28.3 g (72.7% yield) are obtained as a crystalline oil. The physical properties of this material are as follows. IRνcm−1 max (CHCl ₃ ): 1790 (sh), 1780, 1730,
1695 NMR (CDCl ₃ ) δ: 9.5 (1H, d, J = 8.0Hz),
7.8 (4H, br), 6.9~7.4 (1H, m), 5.9~
6.3 (1H, m), 5.7 (1H, m), 5.1 (1H, d,
J=23Hz), 4.0~4.5 (5H, m), 1.5 (9H,
s), 1.4 (6H, t, J=7Hz) 7-3) (±)-cis-7β-phthalimide-1-
Production of azabicyclo[4,2,0]oct-2-ene-8-oxo-2-carboxylic acid, tert-butyl ester: Cis-4-(3-oxo-1-propene obtained in 7-2) -1-yl)-3-phthalimido-2-oxoazetidin-1-yl-α-diethylphosphonoacetic acid, tert-butyl ester (60 g) was dissolved in dimethoxyethane (600 ml), 5% palladium on carbon (30 g) was added, and the mixture was heated at 40°C under stirring. Pass hydrogen gas for an hour. After the reaction, the catalyst was separated, and then 20 g of diazabicyclooctane was added to the reaction mixture, and the mixture was left at room temperature overnight.
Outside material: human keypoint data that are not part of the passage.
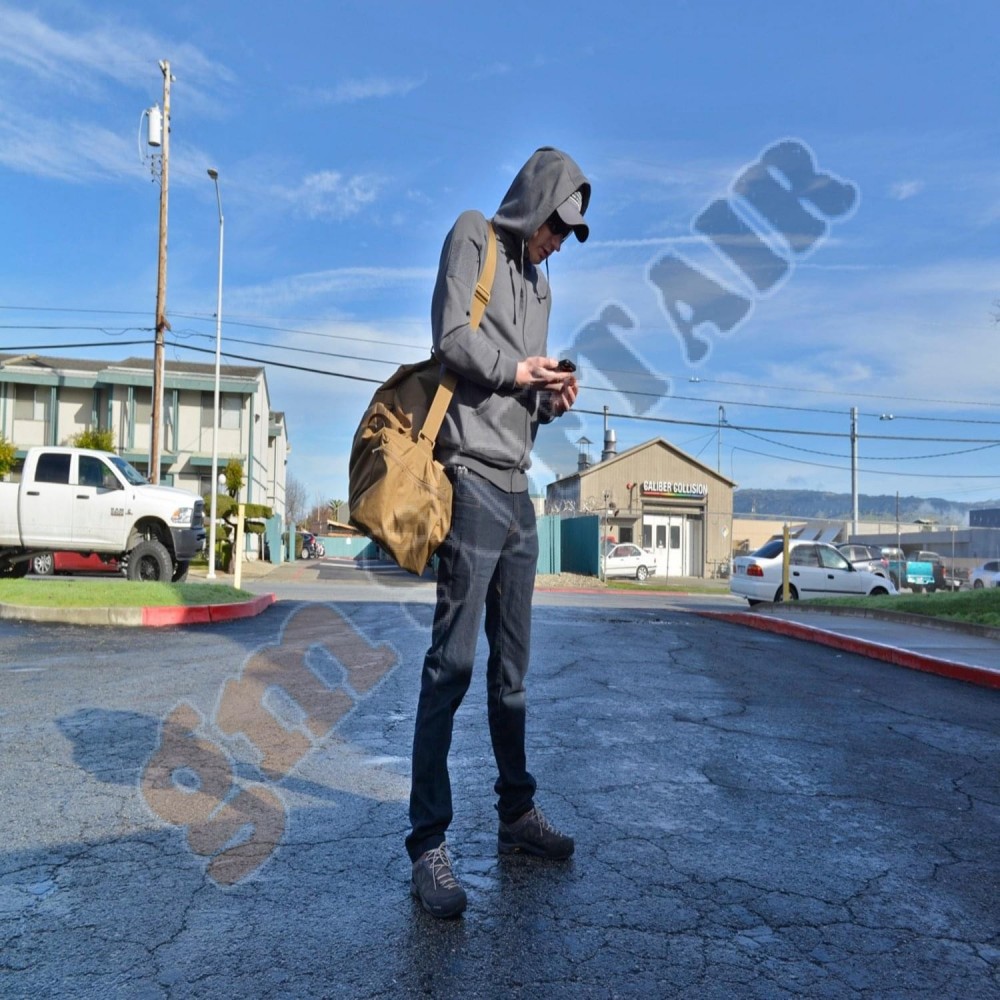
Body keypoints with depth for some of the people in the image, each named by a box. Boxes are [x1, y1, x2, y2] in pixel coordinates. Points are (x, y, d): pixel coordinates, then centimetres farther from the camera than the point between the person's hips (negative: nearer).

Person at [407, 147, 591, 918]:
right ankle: (428, 843, -3)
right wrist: (515, 370, -1)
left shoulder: (540, 282, 27)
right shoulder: (473, 237, 5)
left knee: (512, 666, 11)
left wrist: (551, 399, 4)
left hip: (519, 488, 8)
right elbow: (452, 337, -12)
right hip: (474, 478, -8)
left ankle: (518, 812, 22)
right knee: (452, 662, -10)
Add 1 of chloroform to this reaction solution, wash with dilute hydrochloric acid and water, concentrate under reduced pressure, and treat the residue with ethyl acetate to obtain colorless needle-like crystals. 29.6g (70%)
Obtain the desired object. The physical properties of this material are as follows. IRνcm−1 max (CHCl ₃ ): 1800, 1780, 1735,
1635 NMR ( _CDCl3 ) δ: 7.82 (4H, m), 6.35 (1H,
m), 5.64 (1H, d, J = 5.0Hz), 3.88
(1H, m), 1.67-2.58 (4H, m), 1.57
(9H, s)

Claims (1)

[Claims] 1. General formula [However, Y represents an amino group, a phthalimide group, or a phenyl acetamide group, X represents a methoxy group, an azido group, a substituted or unsubstituted tetrazolylthio group, and R represents a hydrogen atom or a tert-butyl group]
β-lactam compounds represented by and when Y is an amino group, acid addition salts thereof.